It's a Stevens 200 action (Savage Model 10)
with a Timney trigger, oversized bolt handle
and a Choate Varmint stock.
I just finished building another 6x45mm - a lighter one to walk around with.

This is my Savage Axis rifle, when it was chambered in 223 Remington.
It became the rifle you see below.
It's a stainless Shilen 6x45mm barrel with a 1 in 10 twist.
It will stabilize bullets up to 90 grains.

Boyds has a stock called the AT-ONE.
I ordered one to try out for my Stevens 200,
chambered in 243 Winchester. 

I liked it on my 225 Winchester it, so I ordered a second for the Axis.

Boyds AT-ONE laminated stock


It might look pink, but the colour is applejack.


Okay, it may not look like what you're used to, but the stock is fully adjustable for length of pull, cheek height, and it's laminated.

After zeroing the scope, this was the first 5 shot group I shot - 0.530 inches.

500 pieces of IVI once fired brass - processed

 How this Journey Began
Once upon a time, I bought a 223 Remington rifle. It was a Remington 700 SPS Tactical with a 20 inch barrel, Hogue stock and an X Mark Pro trigger. It went down the road because it wouldn’t shoot.

So I bought another 223. This time, it was a Stevens 200, made by Savage. The Stevens was simply a bare bones Model 10 with no adjustable trigger. And you know what? It could shoot! On top of that, the price tag was less than half of the Remington!

The Stevens 200 was much more accurate than the Remington 700. It grouped from three quarters of an inch to no worse than one inch at 100 yards with almost every bullet I tried. Even so, it didn’t spend much time as a 223. About a year later, it became a 6x45mm. I made the decision to rebarrel, restock the receiver, change the bolt handle, add a bipod and swap the trigger. My utility rifle would become a hot rod.
I’d gone through two 223s, but bought another.  I chose a Savage Axis, and like the Stevens 200, it chewed up and spit out the Remington.  But the rifle looked silly. It had skulls stencilled all over the plastic stock.  No doubt, its appearance and low price was targeted specifically at the young, zombie hating male.  But hey, the Axis grouped well and carried better – despite its looks.

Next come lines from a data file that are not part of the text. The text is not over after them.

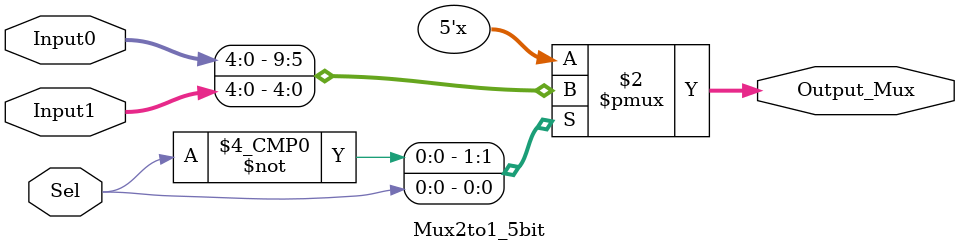
<source format=v>
`timescale 1ns / 1ps

module Mux2to1_5bit(Input0, Input1, Sel, Output_Mux );
	input [4:0]Input0;
	input [4:0]Input1;
	input Sel;
	output reg[4:0]Output_Mux;
	
	// assign Output_Mux = (Sel == 0) ? Input0 : Input1;
	always @(Input0, Input1, Sel)
	begin 
		case(Sel)
			1'b0: Output_Mux = Input0;
			1'b1: Output_Mux = Input1;
			default : Output_Mux = 5'bX;
			endcase
		end
	


endmodule
</source>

Still, there was trouble with this 223 as well, but it wasn’t its accuracy or anything mechanical. The problem was that I had two 222s.  Where I live, there is absolutely nothing that a 223 can do that a 222 couldn’t do better.  So, the Axis got pushed to the back of the gun safe, alone and unloved for about a year.

But the little rifle’s fortunes changed.  In the spring of 2017, I was cleaning up my gun safes and selling off rifles I no longer needed.  I pulled out the Axis and decided that I needed a 6x45mm walkabout rifle.